» **What is required**
Read the listing and extract each line that includes the word "axis".
-- Opening Marker --
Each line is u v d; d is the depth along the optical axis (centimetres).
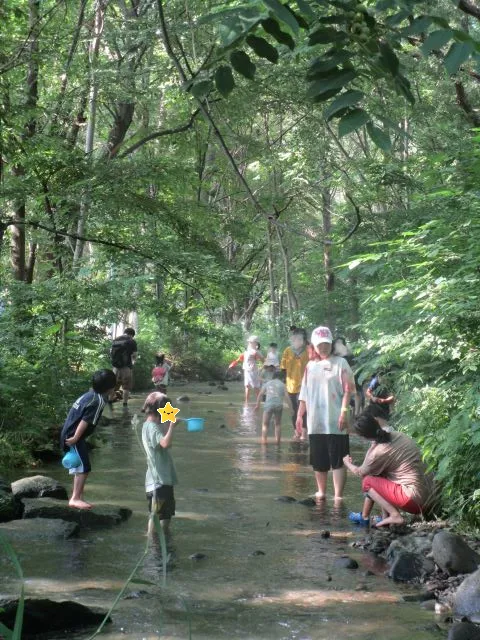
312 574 684
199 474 1138
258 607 598
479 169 906
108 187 1338
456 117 1605
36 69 1481
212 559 723
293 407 1575
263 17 295
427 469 820
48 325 1385
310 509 932
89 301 1324
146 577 664
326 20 314
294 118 2073
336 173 1788
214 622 564
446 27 299
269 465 1219
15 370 1314
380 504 841
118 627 550
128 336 2073
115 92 1673
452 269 910
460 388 873
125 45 1758
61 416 1341
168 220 1443
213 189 2772
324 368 979
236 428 1662
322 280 2680
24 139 1328
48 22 1511
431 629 554
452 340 840
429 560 688
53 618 542
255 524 855
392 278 1191
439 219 1009
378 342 912
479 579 598
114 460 1242
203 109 466
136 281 1297
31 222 1330
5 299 1330
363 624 564
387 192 1645
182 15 1519
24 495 910
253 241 2058
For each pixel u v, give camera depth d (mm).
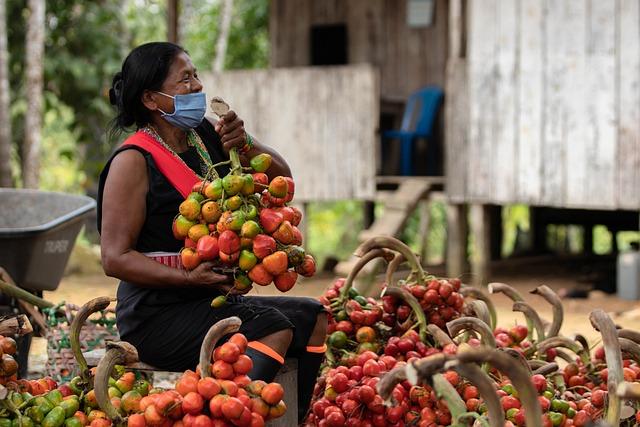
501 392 3324
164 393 2980
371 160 11367
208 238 3236
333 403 3568
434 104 12359
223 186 3244
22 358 5379
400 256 4207
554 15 9875
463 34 10672
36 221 6953
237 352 3045
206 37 18984
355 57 13453
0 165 11922
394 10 13203
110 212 3430
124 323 3537
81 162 16000
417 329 4055
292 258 3250
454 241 10781
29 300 4906
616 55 9508
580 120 9766
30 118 12312
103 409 3102
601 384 3807
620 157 9539
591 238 13422
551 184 9969
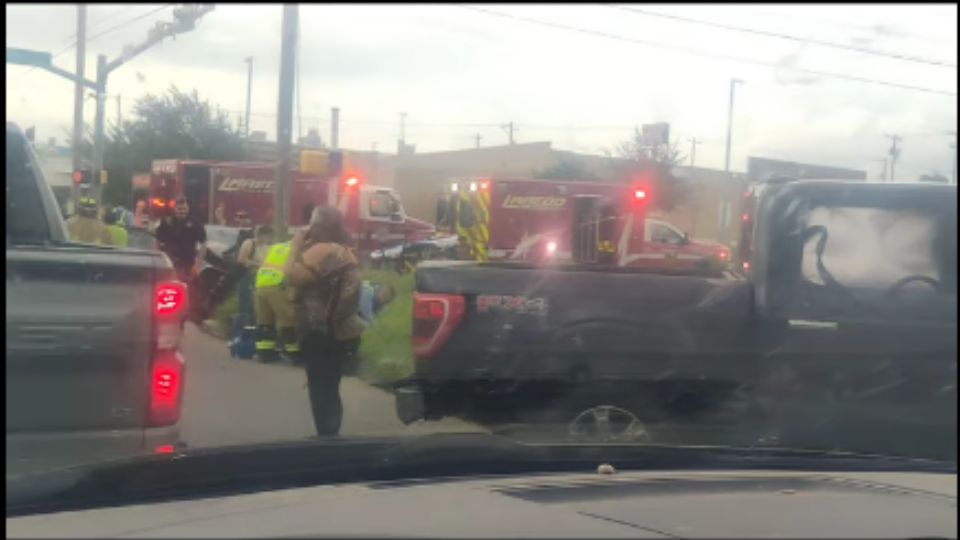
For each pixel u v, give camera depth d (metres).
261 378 5.12
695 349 5.23
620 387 5.18
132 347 3.48
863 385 5.13
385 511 2.33
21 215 4.04
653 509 2.34
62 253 3.48
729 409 5.19
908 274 5.22
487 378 5.17
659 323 5.27
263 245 5.03
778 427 5.12
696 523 2.20
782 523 2.20
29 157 3.96
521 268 5.46
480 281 5.30
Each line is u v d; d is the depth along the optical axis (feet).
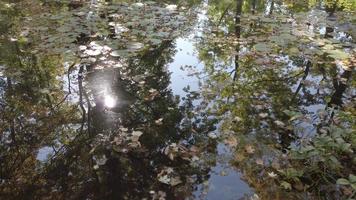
-- Closing Marker --
» **Answer space**
Each line is u v d; d is the depth along the optical axis (centimetres).
Each line is u v d; d is the depth along the optical axis (feet).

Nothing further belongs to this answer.